Speech detection job Checks transcription_error each poll. 60s no-activity watchdog. 2h max runtime. No conversation created. No automatic restart.
Conversation job try/finally always calls handle_end_of_conversation(end_reason="error"). Session always recovers; failed conversation may be marked deleted.
Audio persistence Buffer NOT cleared on write failure (can retry next chunk). Audio partially lost on persistent failures; logged but not surfaced.
WebSocket disconnect cleanup_client_state()finalize_session() → 60s TTL on stream. Does NOT cancel speech detection. Orderly shutdown. In-flight processing completes.
Redis connection No circuit breaker. Unhandled ConnectionError → RQ marks job failed. Dependent jobs stay deferred forever. Manual recovery needed.

Post-Conversation Job Failures

Job On Failure Chain Impact
transcribe_full_audio_job Raises All downstream deferred forever
recognize_speakers_job Returns dict Chain continues without speaker labels
memory_extraction_job Returns dict Chain continues without memories
generate_title_summary_job Returns dict Chain continues without title

Conversation Job try/finally Pattern

end_of_conversation_handled = False
try:
    # ... conversation phases ...
    end_of_conversation_handled = True
    return await handle_end_of_conversation(...)
finally:
    if not end_of_conversation_handled:
        await handle_end_of_conversation(..., end_reason="error")

Dead Consumer Cleanup

  • Automatic: cleanup_dead_consumers() — 30s idle threshold → XCLAIM + XACK (discards, no reprocess) + DELCONSUMER
  • Manual: cleanup_stuck_stream_workers() endpoint — 5 min idle threshold, same pattern
  • Zombie RQ jobs: check_job_alive() called each iteration of long-running jobs; exits if job missing from Redis

Edge Cases

  • No meaningful speech: transcribe_full_audio_job marks conversation deleted=True, end_reason="no_meaningful_speech" (word count < 10, duration < 5s)
  • Audio file not ready: 30s timeout → conversation marked deleted with end_reason="audio_file_not_ready"
  • Stream trimming: MAXLEN 25,000 on audio streams; results streams deleted after conversation ends
  • Session timeout: 24h max → graceful exit, cleanup

Job Timeouts

Job Queue Timeout
speech_detection_job transcription_queue 24 hours
audio_persistence_job audio_queue 24 hours
recognize_speakers_job default_queue 20 min
memory_extraction_job memory_queue 15 min
generate_title_summary_job default_queue 5 min

On timeout, RQ kills the job. Dependent deferred jobs stay deferred forever.

BackgroundTaskManager

File: task_manager.py — tracks all async tasks in the FastAPI process.

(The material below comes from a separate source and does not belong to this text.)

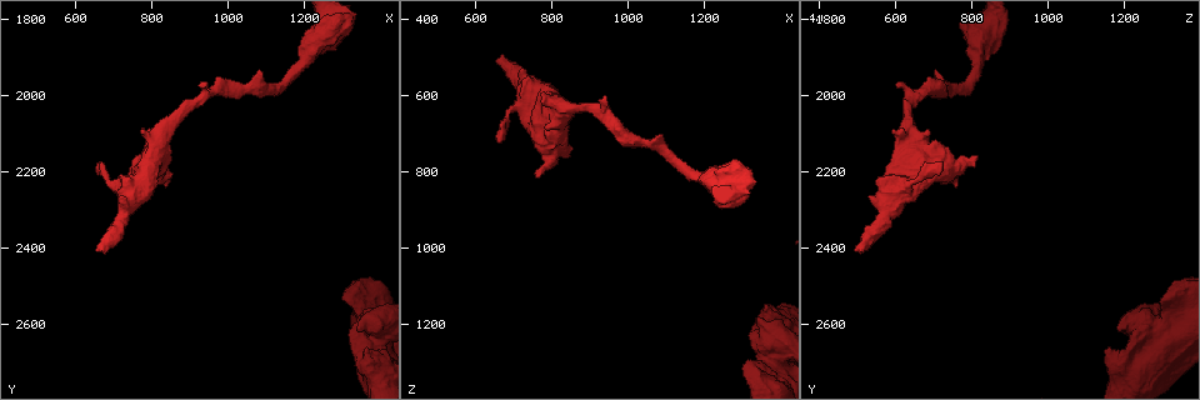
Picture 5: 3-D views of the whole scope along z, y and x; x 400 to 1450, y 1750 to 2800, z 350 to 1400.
why='thick end' act=look view=3d um=2 at=(665, 2410, 490)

  • track_task() / _task_done(): Register, detect completion/error, cap completed at 1,000
  • _periodic_cleanup(): Every 30s, cancels tasks exceeding timeout
  • shutdown(): Cancels all, waits 30s
  • cancel_tasks_for_client(): On disconnect, cancels non-processing tasks (preserves transcription_chunk, memory, cropping)

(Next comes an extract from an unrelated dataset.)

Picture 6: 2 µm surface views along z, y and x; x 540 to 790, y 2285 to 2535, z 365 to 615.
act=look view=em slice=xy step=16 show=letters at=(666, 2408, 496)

What the Pipeline Does NOT Do

  • No retry logic: Failures log-and-continue or raise/return-failure. No backoff, no dead letter queues.
  • No circuit breakers: External service outages cause immediate failures.
  • No cascade job cancellation: Failed/timed-out RQ jobs leave dependents deferred forever.
  • No automatic session recovery: Failed speech detection → session dead until reconnect.